题目描述
题目难度:Hard
Given s1, s2, s3, find whether s3 is formed by the interleaving of s1 and s2.
Example 1:
Input: s1 = “aabcc”, s2 = “dbbca”, s3 = “aadbbcbcac”
Output: true
Example 2:
Input: s1 = “aabcc”, s2 = “dbbca”, s3 = “aadbbbaccc”
Output: false
AC代码
参考自:https://leetcode.com/problems/interleaving-string/discuss/32078/DP-Solution-in-Java
动态规划解法:
matrix[i][j] 表示 s3的[0, i + j + 1]是否可以由s1的[0, i], s2[0, j]交叉组成。

---*---

练习 1 |
把交错字符串题解中从“Output: true”到“i], s2[0, j]交叉组成。”的这一段一字不差地重抄一遍。
练习 2 |
从交错字符串题解最后一句之后接着往下写。
这些记录与此无关。

所给材料 |
---*---

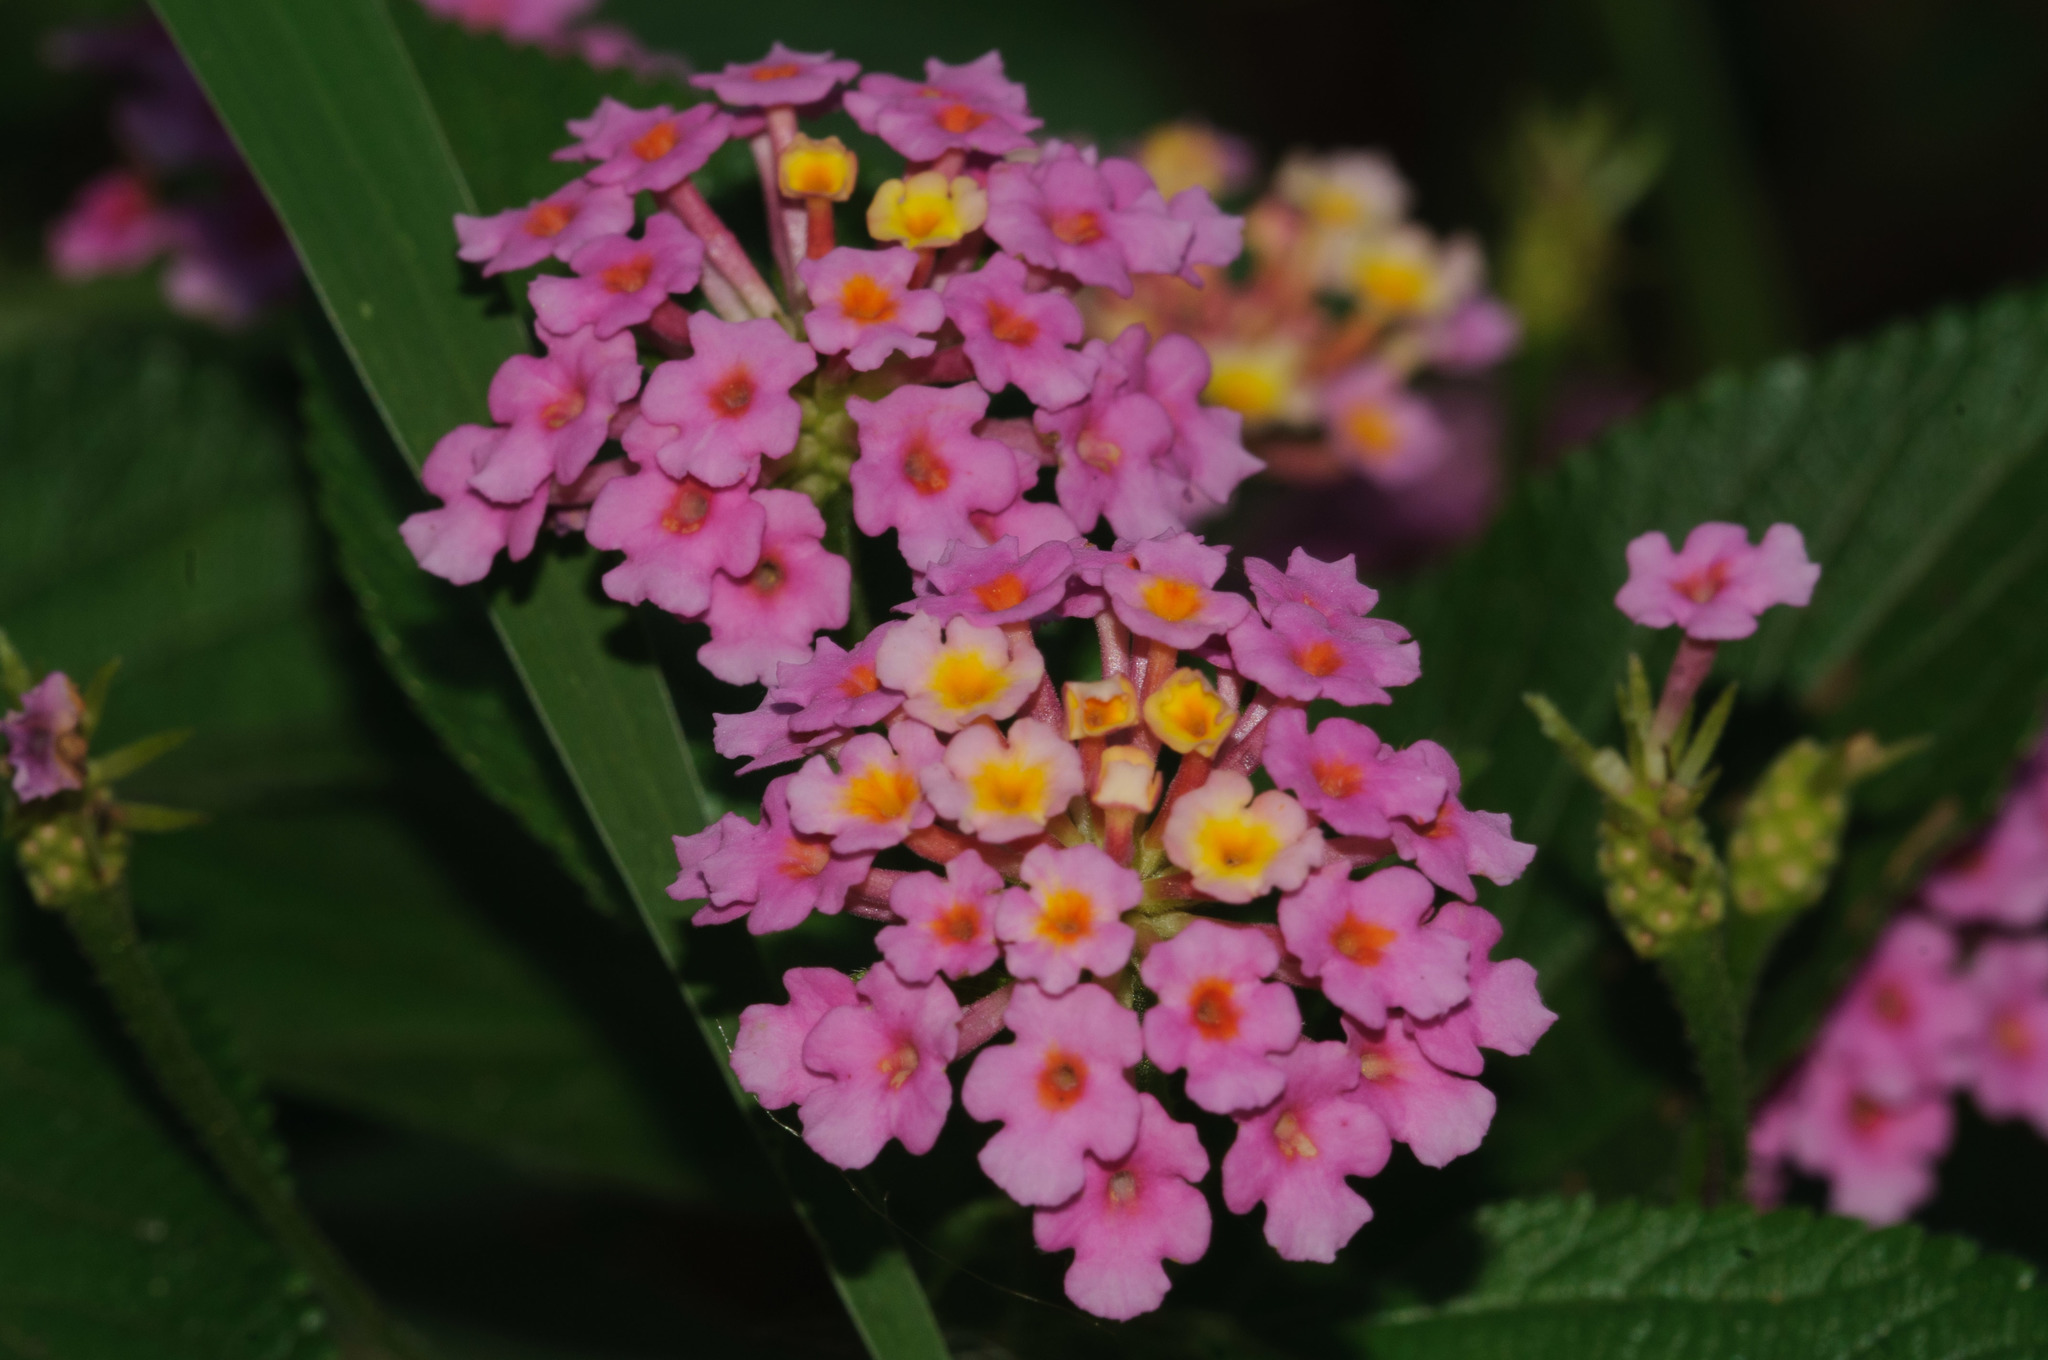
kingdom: Plantae
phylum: Tracheophyta
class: Magnoliopsida
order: Lamiales
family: Verbenaceae
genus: Lantana
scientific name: Lantana camara
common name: Lantana
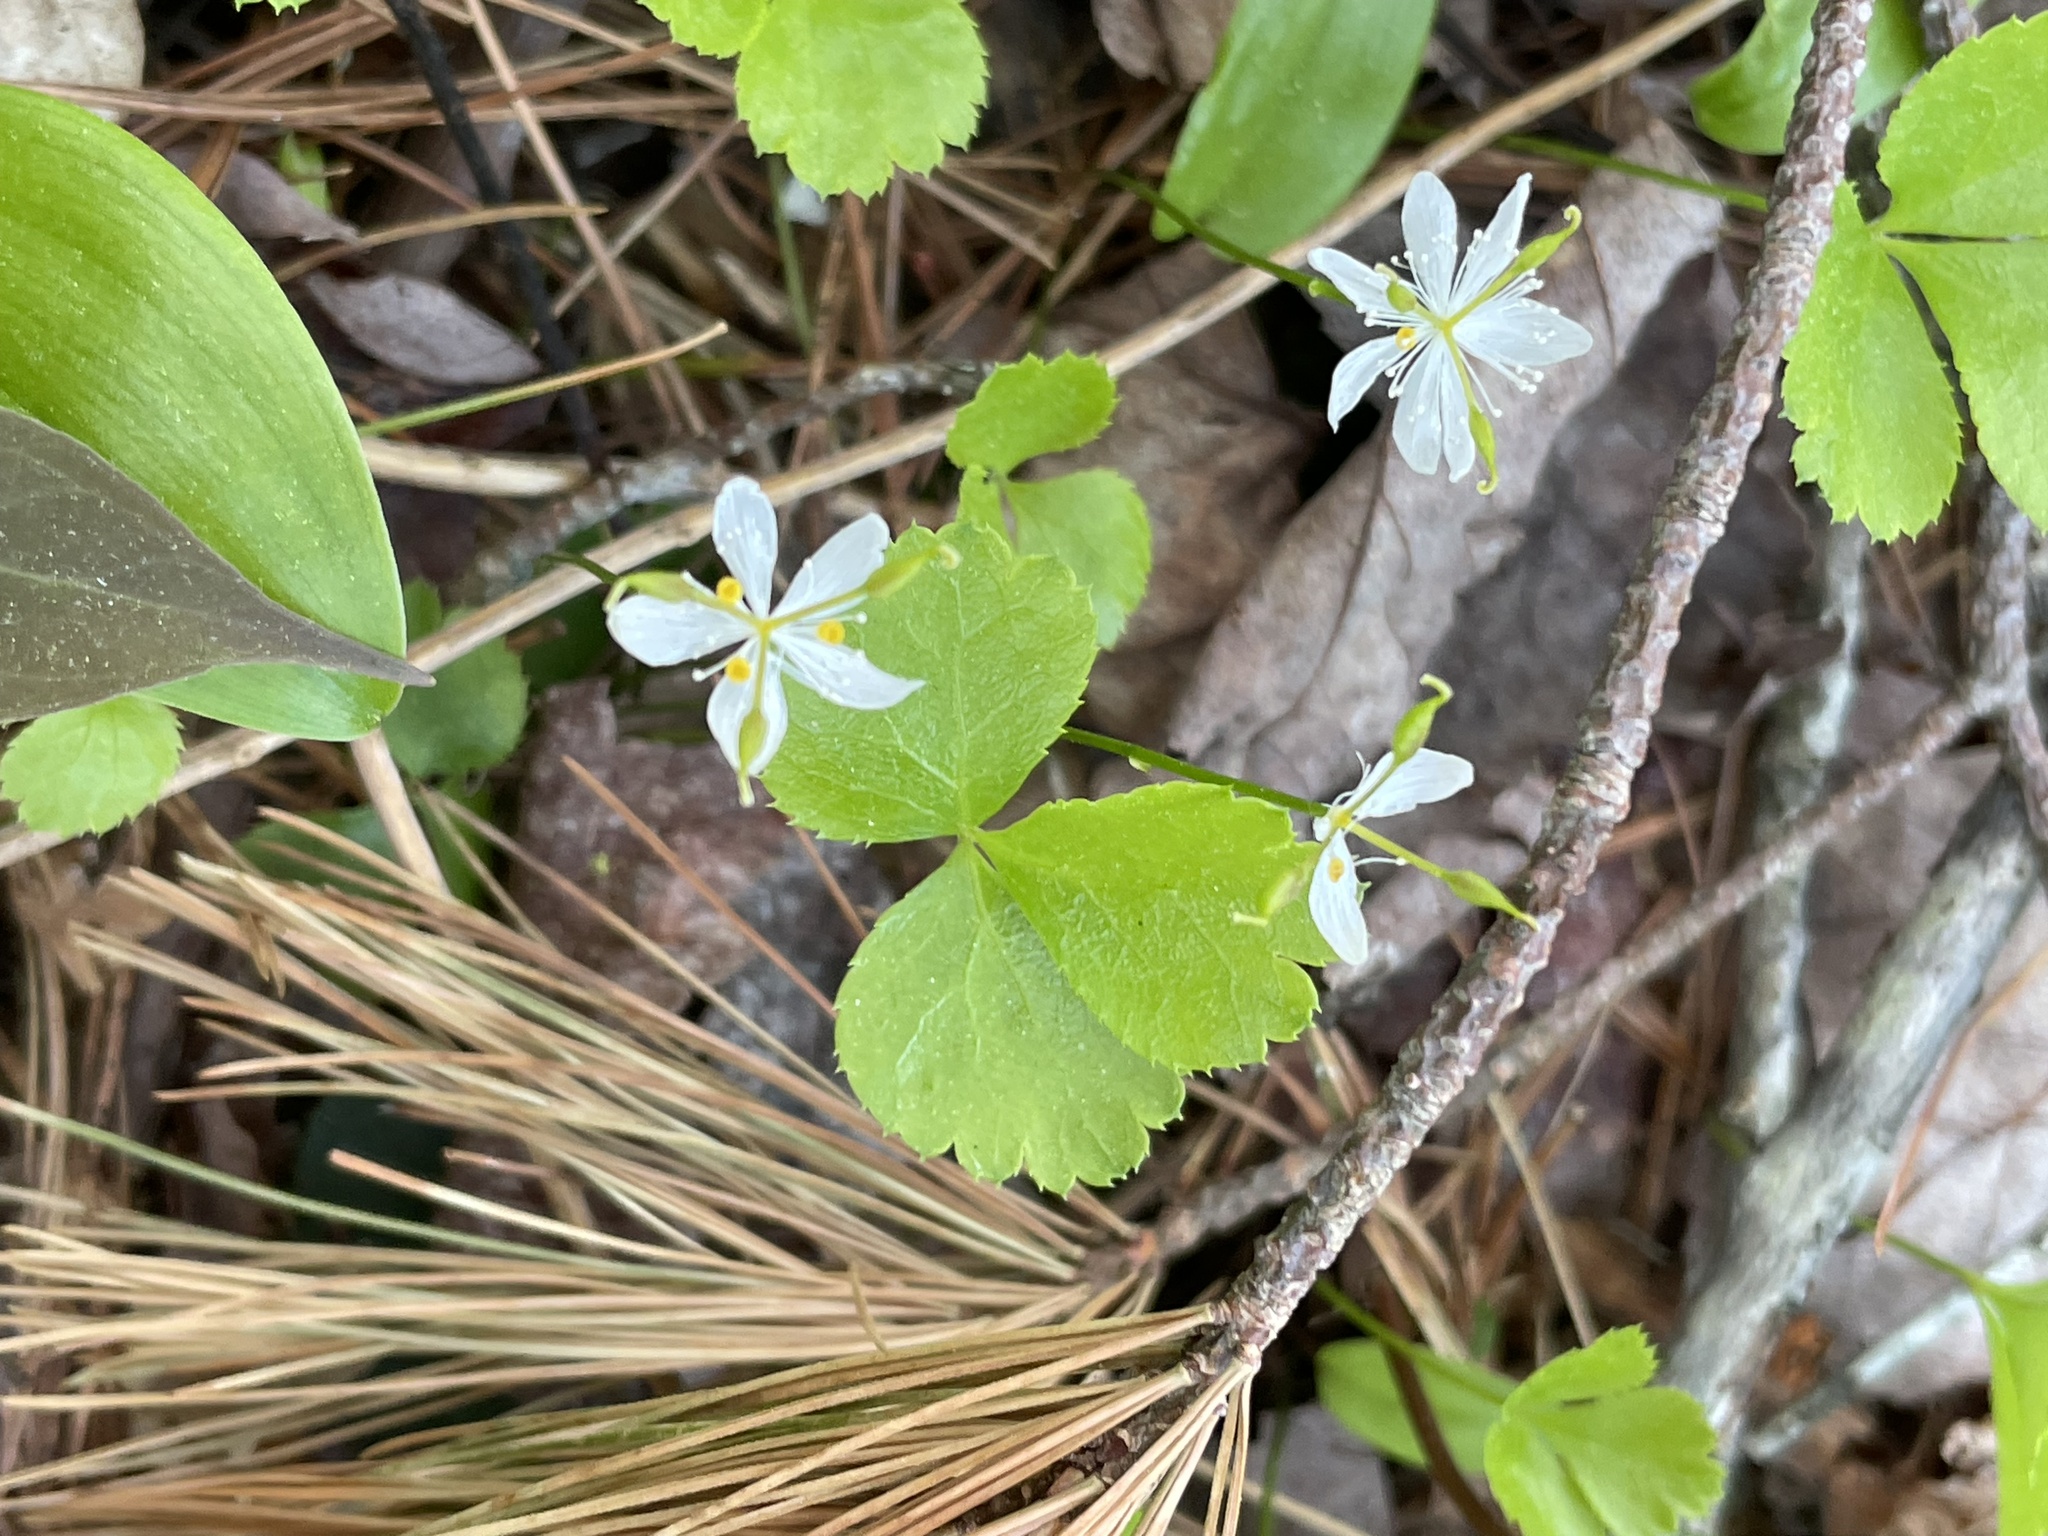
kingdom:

---*---

书面作答 1 |
Output: true
Example 2:
Input: s1 = “aabcc”, s2 = “dbbca”, s3 = “aadbbbaccc”
Output: false
AC代码
参考自:https://leetcode.com/problems/interleaving-string/discuss/32078/DP-Solution-in-Java
动态规划解法:
matrix[i][j] 表示 s3的[0, i + j + 1]是否可以由s1的[0, i], s2[0, j]交叉组成。

书面作答 2 |
class Solution {
public boolean isInterleave(String s1, String s2, String s3) {
if ((s1.length()+s2.length())!=s3.length()) return false;
boolean[][] matrix = new boolean[s2.length()+1][s1.length()+1];
matrix[0][0] = true;
for (int i = 1; i < matrix[0].length; i++){
matrix[0][i] = matrix[0][i-1]&&(s1.charAt(i-1)==s3.charAt(i-1));
}
for (int i = 1; i < matrix.length; i++){
matrix[i][0] = matrix[i-1][0]&&(s2.charAt(i-1)==s3.charAt(i-1));
}
for (int i = 1; i < matrix.length; i++){
for (int j = 1; j < matrix[0].length; j++){
matrix[i][j] = (matrix[i-1][j]&&(s2.charAt(i-1)==s3.charAt(i+j-1)))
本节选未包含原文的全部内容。